Let’s talk about the UP-fication of Karnataka

A state that till yesterday prided itself for being India’s most global corner is poised on the edge of an eruption of tribalism.
Illustration: Soumyadip Sinha
Illustration: Soumyadip Sinha

Like medieval Tatar hordes overrunning some new part of the Steppes, war in distant Ukraine has taken over our mindspace out of the blue. As if we didn’t have enough complicated things to fret about, now we have to cope with a changing world order and less abstract concerns like oil prices—not to speak of our domestic (and domesticated) foreign policy savants tiptoeing carefully around the elephant in the room, India’s strategic muddle. At least for a long fortnight, we will occupy this news interregnum, almost finding solace in the fact that the mess is elsewhere. Till March 10 brings us back to the war in our midst.

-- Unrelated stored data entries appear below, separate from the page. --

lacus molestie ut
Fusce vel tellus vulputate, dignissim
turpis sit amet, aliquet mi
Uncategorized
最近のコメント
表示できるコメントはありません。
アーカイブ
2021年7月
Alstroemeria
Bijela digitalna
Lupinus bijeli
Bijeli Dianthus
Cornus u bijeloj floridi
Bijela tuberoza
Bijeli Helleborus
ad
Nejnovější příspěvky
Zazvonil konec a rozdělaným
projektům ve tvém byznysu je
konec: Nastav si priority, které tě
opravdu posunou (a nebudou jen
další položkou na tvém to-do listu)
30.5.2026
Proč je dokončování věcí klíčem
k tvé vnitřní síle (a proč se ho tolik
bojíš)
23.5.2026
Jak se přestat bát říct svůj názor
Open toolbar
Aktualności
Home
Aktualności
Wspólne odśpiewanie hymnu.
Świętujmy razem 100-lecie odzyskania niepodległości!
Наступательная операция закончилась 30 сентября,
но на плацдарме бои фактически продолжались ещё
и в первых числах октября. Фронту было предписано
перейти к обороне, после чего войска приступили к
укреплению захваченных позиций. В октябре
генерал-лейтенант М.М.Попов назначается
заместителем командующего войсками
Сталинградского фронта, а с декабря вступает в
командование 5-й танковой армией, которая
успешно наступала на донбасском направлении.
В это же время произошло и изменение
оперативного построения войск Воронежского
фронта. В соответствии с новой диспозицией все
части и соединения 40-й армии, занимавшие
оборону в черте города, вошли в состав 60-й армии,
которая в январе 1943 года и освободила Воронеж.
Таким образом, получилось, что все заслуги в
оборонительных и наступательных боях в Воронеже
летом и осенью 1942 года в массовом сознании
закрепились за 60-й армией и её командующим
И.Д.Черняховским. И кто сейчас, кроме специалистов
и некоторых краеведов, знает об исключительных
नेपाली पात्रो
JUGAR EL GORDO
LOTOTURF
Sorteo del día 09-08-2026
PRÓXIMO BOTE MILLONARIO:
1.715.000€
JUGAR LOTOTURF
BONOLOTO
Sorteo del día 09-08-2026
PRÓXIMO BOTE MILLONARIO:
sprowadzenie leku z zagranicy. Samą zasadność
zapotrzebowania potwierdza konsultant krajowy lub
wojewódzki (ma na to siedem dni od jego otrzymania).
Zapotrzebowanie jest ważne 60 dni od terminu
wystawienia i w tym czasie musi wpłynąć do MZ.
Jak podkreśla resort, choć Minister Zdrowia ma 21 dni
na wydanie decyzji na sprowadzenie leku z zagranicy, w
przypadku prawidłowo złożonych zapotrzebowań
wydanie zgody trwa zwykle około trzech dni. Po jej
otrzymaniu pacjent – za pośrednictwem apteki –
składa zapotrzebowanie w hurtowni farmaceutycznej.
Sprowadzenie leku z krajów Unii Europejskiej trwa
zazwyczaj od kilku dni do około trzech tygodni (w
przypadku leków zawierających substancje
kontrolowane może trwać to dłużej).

With no prejudice whatsoever towards Goa, Manipur, Uttarakhand or Punjab—all of whom are marking important milestones in the evolution of their political histories—we can safely bet that Uttar Pradesh will be the main course on TV that night. It is the one state where election results can change the very future that India will be reaching for. But perhaps there is one fundamental debate that has already been settled by the voters of UP, and it happened even before voting started.

To grasp what that could be, think of a scenario—not a hypothetical scenario really, but one that has been realised in flesh and blood so many times that we have lost count. Its elements are familiar to us all. A provocative speech or two, perhaps being replayed on loop, a real or symbolic act of hatred, an animal carcass thrown strategically near a place of worship, slogan-shouting mobs, mobile squads of youth skilled or semi-skilled in the specialised arts of stone warfare and arson, a partisan police, curfew, unnamed bodies wrapped in the next morning’s newspaper headlines.

Yes, we are talking about that strange undertaking called the Indian riot, which occupies an indeterminate space between spontaneous and choreographed. Meerut. Badaun. Colonelganj. Ayodhya. Aligarh. Muzaffarnagar. Gonda. Khurja. Saharanpur. The number of times Uttar Pradesh has hosted that familiar sequence of events is something for future chroniclers to tabulate. And the election rhetoric this time, as also the last few times, has been redolent in that imagery.

But notice something conspicuous? Not a leaf has stirred in the cane fields of the Doab, the kasbas of Rohilkhand or the alleys of Banaras. Yes, the mandate will rest on wafer-thin vote swings, and it’s a wide open game. But as we said, Uttar Pradesh has already voted on at least one fundamental thing. It has shown remarkable resilience against all attempts to create a Hindu-Muslim binary.

Wherever you look, whichever street that roving TV microphones pick up ambient sounds from, the vox populi is loud and clear: UP is interested in livelihood issues. Education, jobs, pensions, farm incomes, stray cattle, what have you. Whoever wins the Assembly polls, the people of UP seem to have already won a battle. The mood was set in western UP—most prone to communal strife in recent years—where Jats and Muslims came together in protest against three farm laws. As of now, the people have managed to set the agenda, not the political parties.

Instead, where do you hear of communal tension, if not in poll-bound UP? Why, Karnataka, of all places. First, the sleepy coastal town of Udupi came close to exploding, then the whole state followed suit, as if a chain of deadly firecrackers had been placed all along the Ghats and the Deccan plateau, and finally it fell upon Shivamogga to hit the headlines with the murder of a young Bajrang Dal activist, and a near-riot. Peace, defined negatively as the absence of actual street wars, is now enforced by the jackboots of paramilitary forces.

It is almost as if Karnataka has been UP-fied, while UP itself looks to a different future. No great ethical turn brought this about. Uttar Pradesh has perhaps seen enough, and had enough—it has crossed saturation point. In a way, the north’s body politic, infected so often by communalism, has developed some immunity. And the virus, in search of more vulnerable hosts, has migrated south.

Thus it comes to be that a state that till yesterday prided itself for being India’s most global corner—with ‘Bangalored’ even entering the global lexicon as a signpost of the new economy—is poised on the edge of an eruption of tribalism. Its new symbols, a slogan-shouting, burqa-clad Muskan and a dead Harsha, are both children of Karnataka. Barring a few girls who walked hand-in-hand with their hijab-clad classmates, in a heartening sight that went viral, the state’s PU students could not unite like the farmers of Uttar Pradesh did. It’s a Karnataka very different from what its great minds may have visualised in the last century.

March will bring a verdict on both Udupi’s hijab row, on which the arguments in the High Court were concluded, and the contest in UP. Both will have constitutional and political ramifications beyond their territories. UP, by virtue of its sheer size, will still decide the course of party politics in India. But the deeper political consequences may flow from the decision on how uniform we are going to be. Karnataka, the IT pioneer, is now a political startup. Let’s just hope that when a western traveller says in the future that there was a state in southern India where he saw very many unicorns, the world doesn’t think he was making up a fanciful myth.